Another reason this move is highly publicized — aside from the Mavs claiming the Knicks tampered — is its scale, not its skill set. If big-name free agents are the arbiter of skill, the Knicks tend to get into that department. Brunson deciding to join the Knicks is a sign that NBA players are seeing that, under Leon Rose, the Knicks may have found religion.

Brunson is the rare second-round pick who has become worthy of more than $100 million on his next contract. After Michael Redd and Draymond Green, Brunson averaged 16 points and five assists last year on a 50.2/37.3/84.2 percent shooting split. He averaged 20.4/7.5/3.9 in the 17 games he played without Doncic in Dallas.

Now, don’t let the stats stun you: Brunson has holes in his game. His first step is average. (The last Knicks player who could blow by someone was a healthy Melo). He still has to learn to shoot the dribble. Part of what made Isaiah Thomas, Chris Paul, or even Darius Garland so successful is their ability to stop from anywhere in no time. It’s possible Brunson could improve on that: He sports a quick release that may have helped him in the playoffs against an athletic, long-running Utah Jazz team.

He’s also not the best fit next to Julius Randle and RJ Barrett.
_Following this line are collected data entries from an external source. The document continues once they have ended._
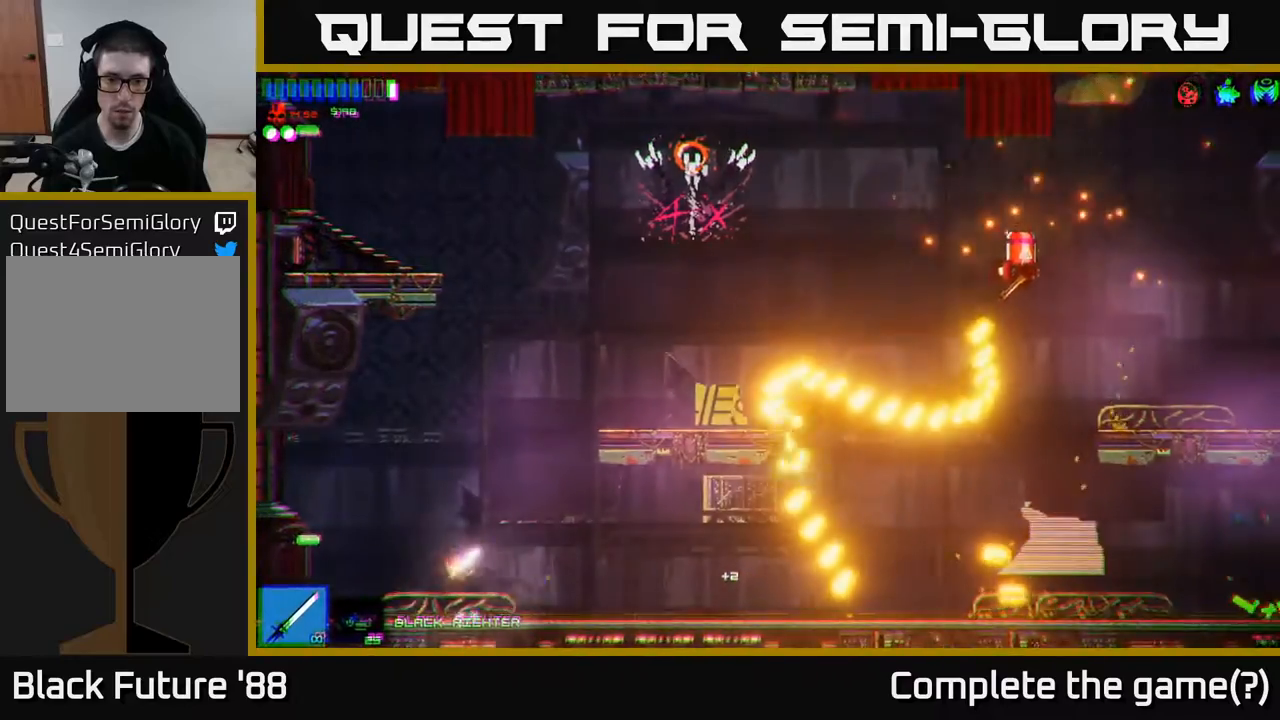
{"buttons": [], "left_stick": "right", "right_stick": "center", "events": [[50, "left_stick", "right"], [133, "A", "up"], [200, "A", "down"], [417, "A", "up"]]}
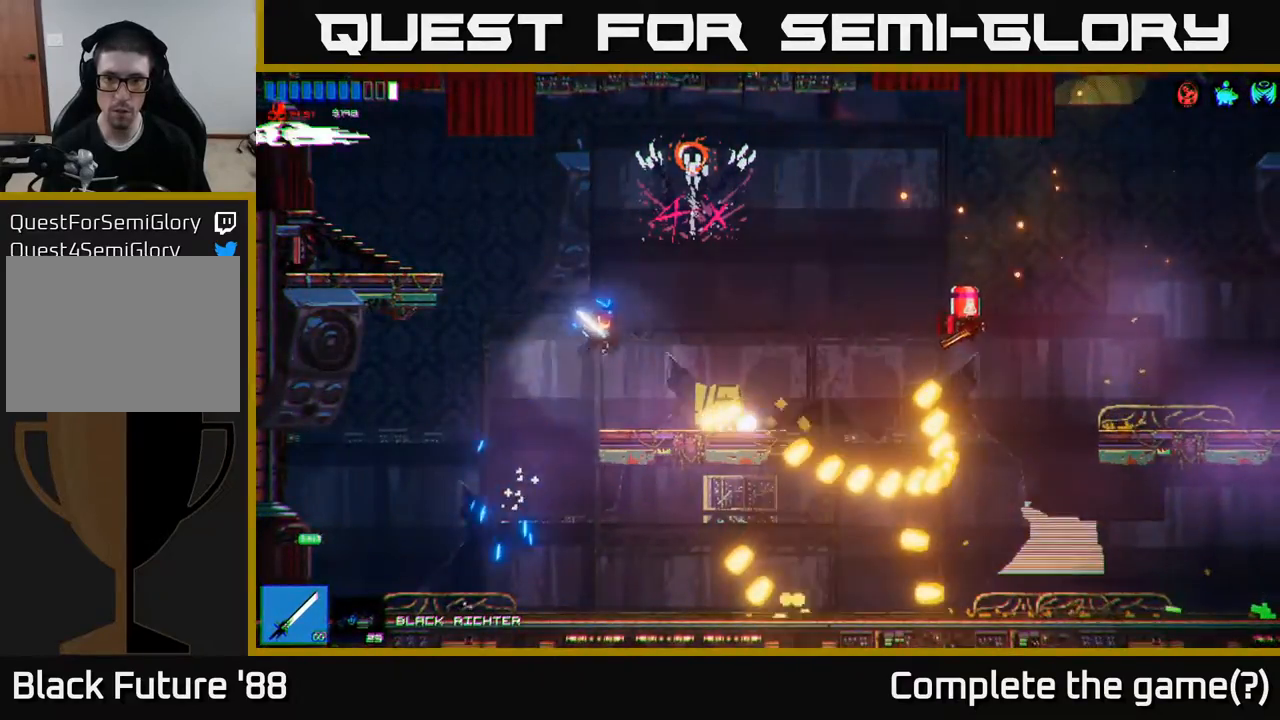
{"buttons": [], "left_stick": "right", "right_stick": "up-left", "events": [[50, "R1", "down"], [133, "R1", "up"], [183, "R1", "down"], [233, "R1", "up"], [367, "right_stick", "left"], [500, "right_stick", "up-left"]]}
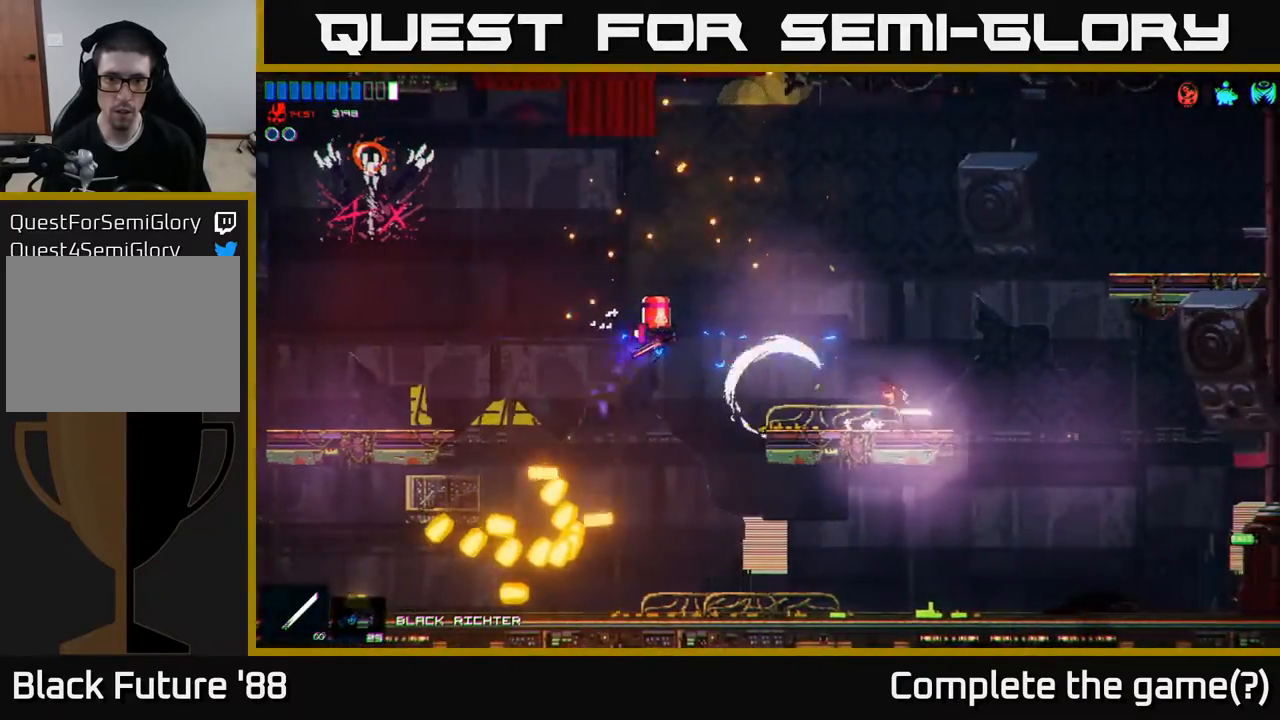
{"buttons": [], "left_stick": "left", "right_stick": "center", "events": [[100, "left_stick", "up"], [100, "right_stick", "center"], [183, "left_stick", "left"], [367, "A", "down"], [433, "A", "up"]]}
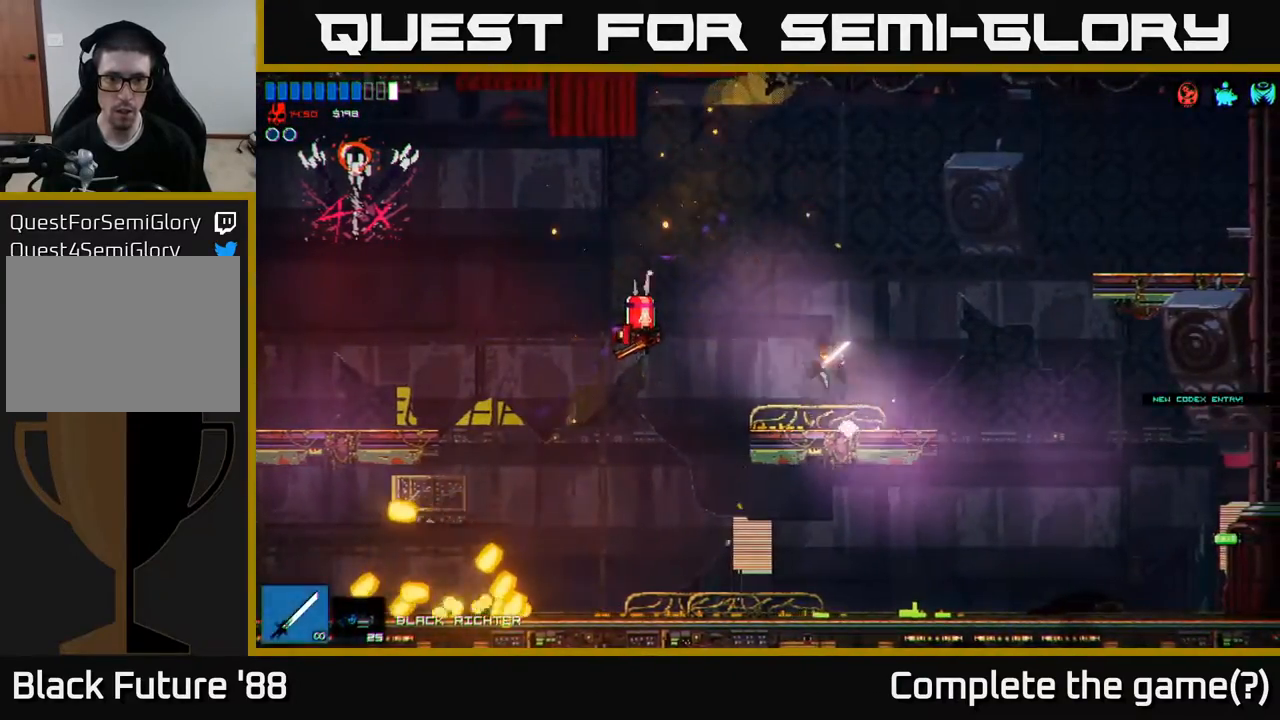
{"buttons": [], "left_stick": "left", "right_stick": "left", "events": [[100, "right_stick", "down-left"], [200, "right_stick", "left"], [250, "left_stick", "right"], [383, "left_stick", "left"]]}
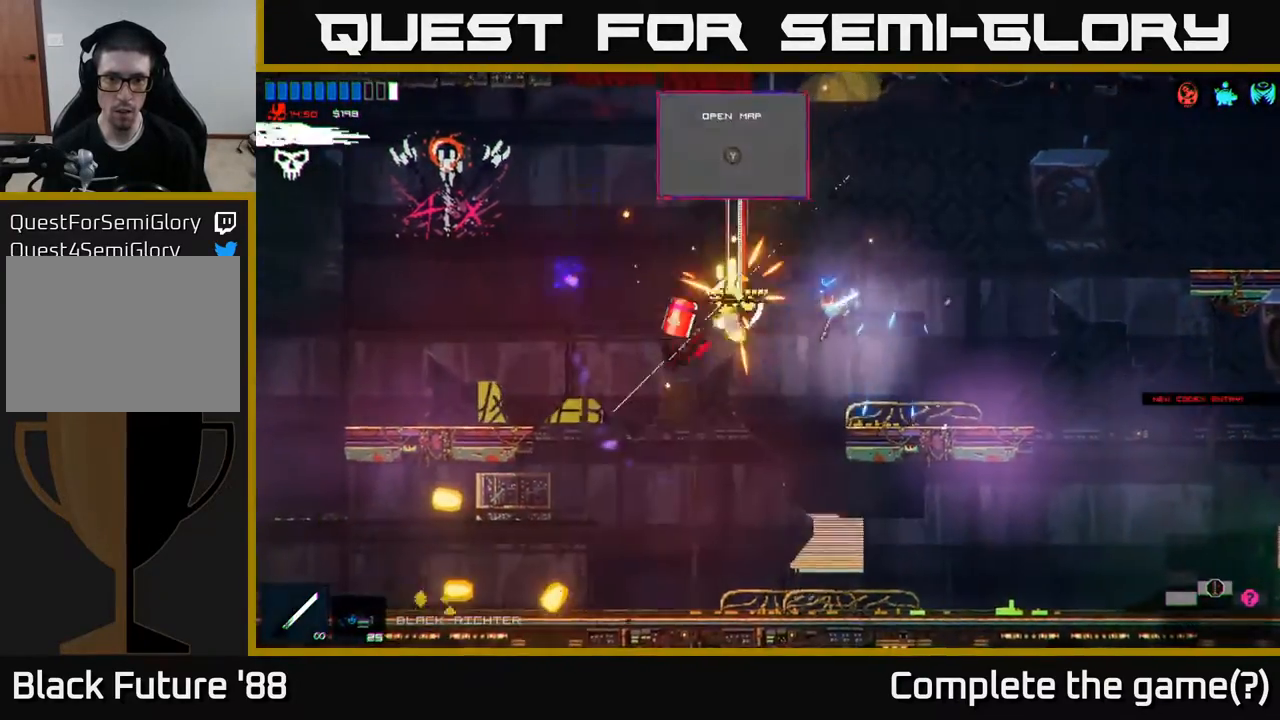
{"buttons": [], "left_stick": "right", "right_stick": "center", "events": [[50, "right_stick", "center"], [367, "left_stick", "up"], [417, "left_stick", "right"]]}
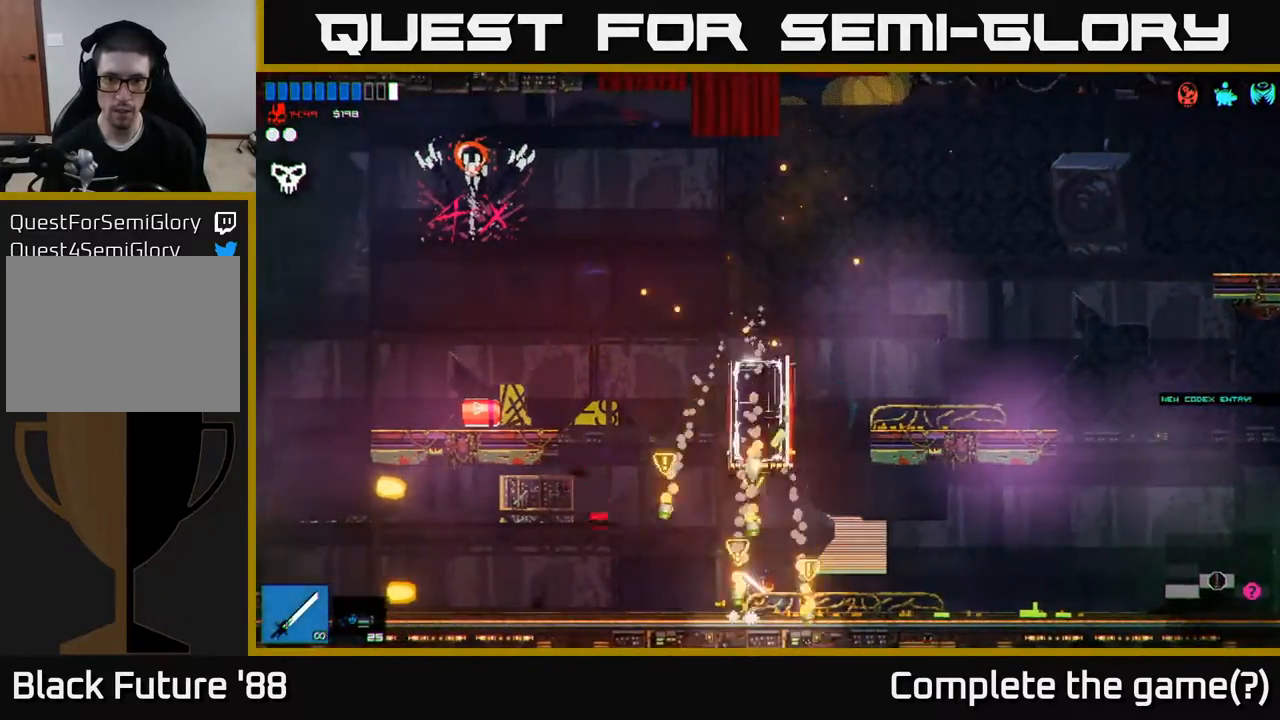
{"buttons": [], "left_stick": "right", "right_stick": "center", "events": [[33, "left_stick", "up-left"], [133, "left_stick", "right"], [317, "R2", "down"], [417, "R2", "up"]]}
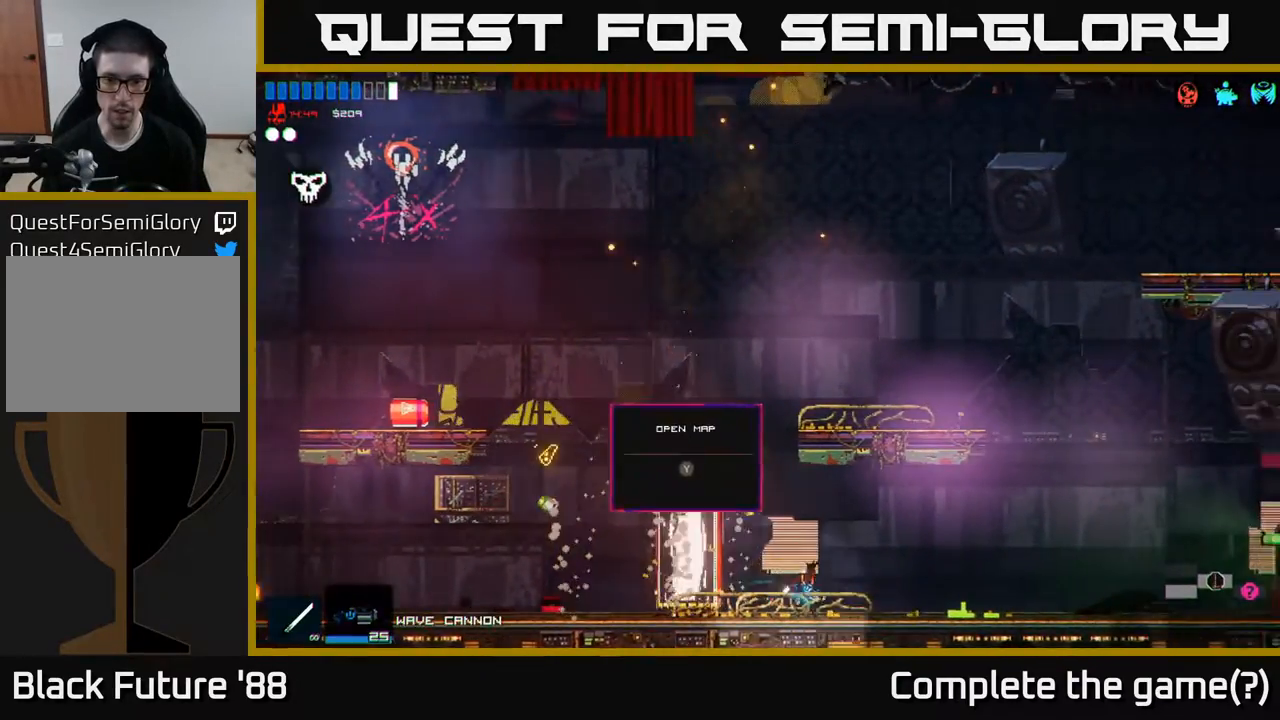
{"buttons": [], "left_stick": "right", "right_stick": "center", "events": []}
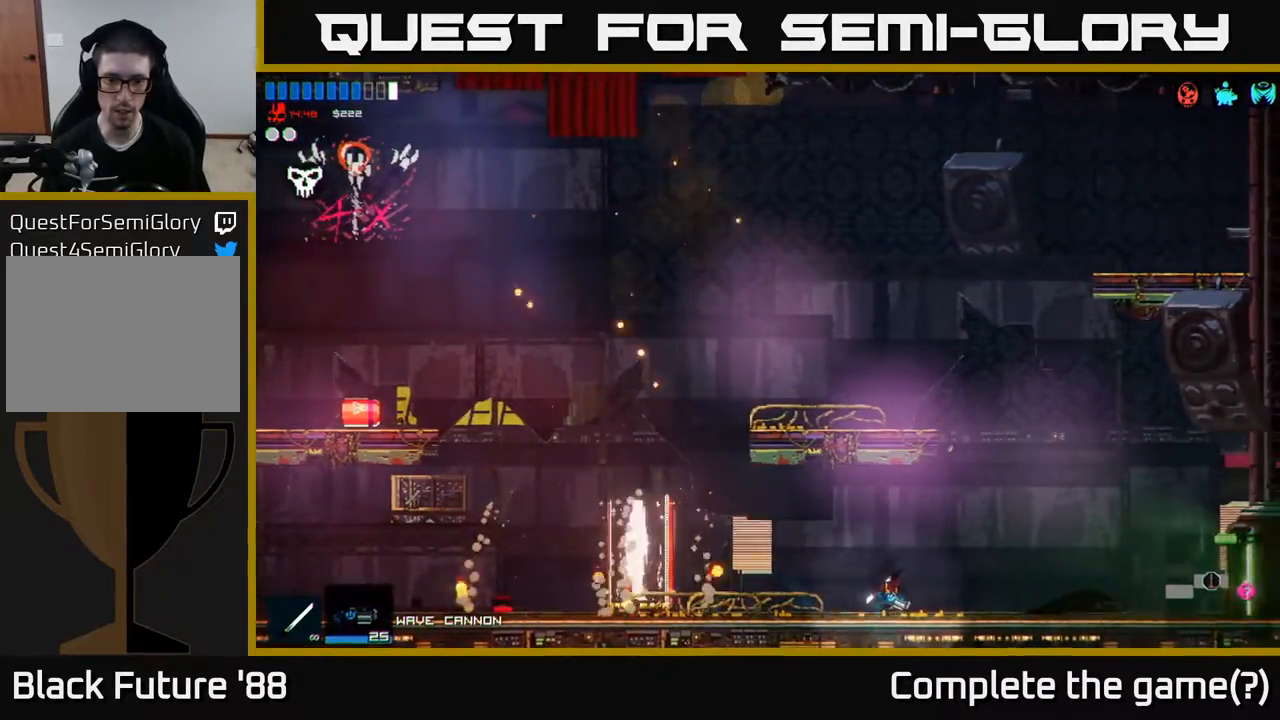
{"buttons": [], "left_stick": "left", "right_stick": "center", "events": [[383, "left_stick", "left"]]}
Randle is a skillful player but a slow player; the one whose game falls coincides with his often falling face. He has shown he can be successful throughout the season, but he also needs the ball in his hands to be more effective. RJ Barrett is a player who works better downhill. He’s not yet the shooter the Knicks need to take the team to the next level. It’s going to be interesting to see if the Knicks can hide those question marks.

What’s next for the Knicks after signing Jalen Brunson?

As good as Jalen Brunson is, signing him and then doing nothing wouldn’t make a big difference to the Knicks’ win/loss record. For many, pacing the Knicks roster is tantamount to being dissatisfied with the lack of star talent on the roster. RJ Barrett has done nothing wrong in his adult life, but he can’t be our best player. The ghost of Carmelo Anthony not being good enough looms over the Knicks. A move for Donovan Mitchell seems palpable, but only if Leon Rose can bear to be patient enough for the Jazz to lower their king’s ransom by an asking price. Being mediocre in the NBA is a curse. There’s nothing wrong, on the face of it, with fighting just to make the playoffs. But all in all, the history book is never written when a team scratches respectability. The Brunson move is most effective if a matching chord occurs.

In the past, Knicks management reportedly got Brunson, then rushed to strike a deal that ended their roster flexibility. If Leon Rose and Co. decide to trade for Mitchell, then there’s a chance of a significant resurgence for the MSG faithful. There is a pithy dedication to making a contender. A patience the Knicks never had, but their fans wanted them to achieve. Too many questions remain, but the ambivalence of Knicks fans goes away. Brunson is a good start. Let’s see what’s next.